» **Work to complete**: Reproduce verbatim only the lines from the one containing "Table 7. NSE" through the last line below, both included.

[Stored data]
····················
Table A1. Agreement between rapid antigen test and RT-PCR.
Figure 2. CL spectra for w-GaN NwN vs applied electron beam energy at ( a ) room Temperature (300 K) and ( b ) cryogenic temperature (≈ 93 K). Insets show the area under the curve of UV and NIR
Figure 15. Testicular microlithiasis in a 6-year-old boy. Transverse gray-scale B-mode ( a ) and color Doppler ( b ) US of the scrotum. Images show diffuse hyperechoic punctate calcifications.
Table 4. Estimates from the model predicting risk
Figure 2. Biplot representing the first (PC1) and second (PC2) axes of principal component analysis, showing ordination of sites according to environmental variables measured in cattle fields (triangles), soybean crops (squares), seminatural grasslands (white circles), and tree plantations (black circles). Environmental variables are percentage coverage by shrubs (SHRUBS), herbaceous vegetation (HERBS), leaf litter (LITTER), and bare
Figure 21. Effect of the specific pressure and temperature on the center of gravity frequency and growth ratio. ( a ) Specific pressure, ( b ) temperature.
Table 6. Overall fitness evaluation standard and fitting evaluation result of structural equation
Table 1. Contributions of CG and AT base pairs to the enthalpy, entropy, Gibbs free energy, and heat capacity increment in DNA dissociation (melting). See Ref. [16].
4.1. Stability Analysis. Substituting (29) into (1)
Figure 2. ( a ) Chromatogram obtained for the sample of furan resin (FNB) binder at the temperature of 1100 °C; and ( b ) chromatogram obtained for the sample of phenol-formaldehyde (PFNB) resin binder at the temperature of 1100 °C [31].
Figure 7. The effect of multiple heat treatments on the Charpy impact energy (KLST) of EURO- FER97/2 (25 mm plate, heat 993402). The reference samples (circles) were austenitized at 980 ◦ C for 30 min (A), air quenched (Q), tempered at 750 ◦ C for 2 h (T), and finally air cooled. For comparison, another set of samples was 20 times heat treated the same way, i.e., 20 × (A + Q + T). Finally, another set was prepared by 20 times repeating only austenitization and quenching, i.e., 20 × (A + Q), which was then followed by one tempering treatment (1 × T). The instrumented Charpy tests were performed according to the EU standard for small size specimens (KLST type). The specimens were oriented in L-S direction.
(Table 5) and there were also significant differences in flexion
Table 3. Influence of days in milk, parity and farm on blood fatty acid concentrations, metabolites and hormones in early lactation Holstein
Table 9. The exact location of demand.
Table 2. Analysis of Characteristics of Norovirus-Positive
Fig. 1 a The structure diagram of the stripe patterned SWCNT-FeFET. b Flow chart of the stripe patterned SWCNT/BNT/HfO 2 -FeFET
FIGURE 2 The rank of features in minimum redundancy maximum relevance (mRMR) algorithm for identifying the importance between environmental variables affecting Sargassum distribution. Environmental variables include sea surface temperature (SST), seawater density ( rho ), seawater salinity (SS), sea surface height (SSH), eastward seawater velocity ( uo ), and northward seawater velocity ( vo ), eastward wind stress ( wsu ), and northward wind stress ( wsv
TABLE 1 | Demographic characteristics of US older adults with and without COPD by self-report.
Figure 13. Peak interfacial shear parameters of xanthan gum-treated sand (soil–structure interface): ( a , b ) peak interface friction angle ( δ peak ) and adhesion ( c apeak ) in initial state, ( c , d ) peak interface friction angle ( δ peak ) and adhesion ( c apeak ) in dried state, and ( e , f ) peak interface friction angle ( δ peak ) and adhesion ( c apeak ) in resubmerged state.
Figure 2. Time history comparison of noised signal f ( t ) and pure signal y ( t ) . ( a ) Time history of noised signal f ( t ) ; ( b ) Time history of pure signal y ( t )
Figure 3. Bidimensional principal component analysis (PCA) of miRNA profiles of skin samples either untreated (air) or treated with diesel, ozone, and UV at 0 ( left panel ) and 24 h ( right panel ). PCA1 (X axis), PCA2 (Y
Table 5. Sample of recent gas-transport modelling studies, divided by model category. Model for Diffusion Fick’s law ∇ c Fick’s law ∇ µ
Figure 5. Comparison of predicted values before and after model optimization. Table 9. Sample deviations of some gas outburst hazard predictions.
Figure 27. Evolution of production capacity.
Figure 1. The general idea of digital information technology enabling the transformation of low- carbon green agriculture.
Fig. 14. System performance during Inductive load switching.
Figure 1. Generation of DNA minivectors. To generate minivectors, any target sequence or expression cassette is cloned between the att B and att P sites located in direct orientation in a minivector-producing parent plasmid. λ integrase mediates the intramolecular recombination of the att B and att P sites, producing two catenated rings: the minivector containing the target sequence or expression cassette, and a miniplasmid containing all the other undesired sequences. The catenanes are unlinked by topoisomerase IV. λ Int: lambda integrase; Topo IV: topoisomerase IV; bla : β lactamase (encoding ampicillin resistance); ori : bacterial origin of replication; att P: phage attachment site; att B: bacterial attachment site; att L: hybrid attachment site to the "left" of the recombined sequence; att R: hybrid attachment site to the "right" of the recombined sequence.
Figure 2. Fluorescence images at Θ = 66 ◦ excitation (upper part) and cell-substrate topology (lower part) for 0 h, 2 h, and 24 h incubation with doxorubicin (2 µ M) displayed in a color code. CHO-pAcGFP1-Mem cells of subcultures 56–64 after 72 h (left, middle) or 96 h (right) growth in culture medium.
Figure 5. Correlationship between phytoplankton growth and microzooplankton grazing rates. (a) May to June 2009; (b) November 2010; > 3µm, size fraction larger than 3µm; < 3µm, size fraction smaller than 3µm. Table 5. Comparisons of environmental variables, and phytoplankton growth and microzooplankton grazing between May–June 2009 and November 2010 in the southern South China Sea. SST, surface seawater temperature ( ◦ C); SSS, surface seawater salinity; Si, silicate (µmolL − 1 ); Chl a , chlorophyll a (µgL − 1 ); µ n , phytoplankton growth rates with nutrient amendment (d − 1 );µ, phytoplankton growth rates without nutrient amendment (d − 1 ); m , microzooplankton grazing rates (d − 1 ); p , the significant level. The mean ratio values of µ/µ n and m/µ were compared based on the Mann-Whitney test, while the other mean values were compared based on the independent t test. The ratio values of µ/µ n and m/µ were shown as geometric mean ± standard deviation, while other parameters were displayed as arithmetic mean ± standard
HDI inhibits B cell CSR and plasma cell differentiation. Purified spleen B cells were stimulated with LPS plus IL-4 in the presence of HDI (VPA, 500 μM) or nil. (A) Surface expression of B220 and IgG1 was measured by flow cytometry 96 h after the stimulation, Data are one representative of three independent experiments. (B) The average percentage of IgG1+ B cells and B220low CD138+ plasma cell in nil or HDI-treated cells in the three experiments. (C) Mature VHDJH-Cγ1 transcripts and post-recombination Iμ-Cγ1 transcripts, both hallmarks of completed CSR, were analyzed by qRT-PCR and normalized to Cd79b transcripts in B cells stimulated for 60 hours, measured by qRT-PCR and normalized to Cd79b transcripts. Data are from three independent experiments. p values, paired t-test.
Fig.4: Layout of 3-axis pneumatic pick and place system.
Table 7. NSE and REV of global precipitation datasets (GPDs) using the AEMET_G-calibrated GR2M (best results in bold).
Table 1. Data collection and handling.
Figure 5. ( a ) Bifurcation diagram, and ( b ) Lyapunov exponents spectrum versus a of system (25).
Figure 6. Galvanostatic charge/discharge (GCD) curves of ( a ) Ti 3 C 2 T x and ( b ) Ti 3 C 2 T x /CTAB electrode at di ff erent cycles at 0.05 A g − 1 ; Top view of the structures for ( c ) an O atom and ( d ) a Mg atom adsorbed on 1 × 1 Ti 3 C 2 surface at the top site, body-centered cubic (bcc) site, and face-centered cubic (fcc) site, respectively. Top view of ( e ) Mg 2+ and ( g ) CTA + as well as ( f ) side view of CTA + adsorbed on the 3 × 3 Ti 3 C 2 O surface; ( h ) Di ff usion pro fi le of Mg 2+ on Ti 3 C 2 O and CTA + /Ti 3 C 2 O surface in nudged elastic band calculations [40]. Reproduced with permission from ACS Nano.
····················
» **Written answer**:
Table 7. NSE and REV of global precipitation datasets (GPDs) using the AEMET_G-calibrated GR2M (best results in bold).
Table 1. Data collection and handling.
Figure 5. ( a ) Bifurcation diagram, and ( b ) Lyapunov exponents spectrum versus a of system (25).
Figure 6. Galvanostatic charge/discharge (GCD) curves of ( a ) Ti 3 C 2 T x and ( b ) Ti 3 C 2 T x /CTAB electrode at di ff erent cycles at 0.05 A g − 1 ; Top view of the structures for ( c ) an O atom and ( d ) a Mg atom adsorbed on 1 × 1 Ti 3 C 2 surface at the top site, body-centered cubic (bcc) site, and face-centered cubic (fcc) site, respectively. Top view of ( e ) Mg 2+ and ( g ) CTA + as well as ( f ) side view of CTA + adsorbed on the 3 × 3 Ti 3 C 2 O surface; ( h ) Di ff usion pro fi le of Mg 2+ on Ti 3 C 2 O and CTA + /Ti 3 C 2 O surface in nudged elastic band calculations [40]. Reproduced with permission from ACS Nano.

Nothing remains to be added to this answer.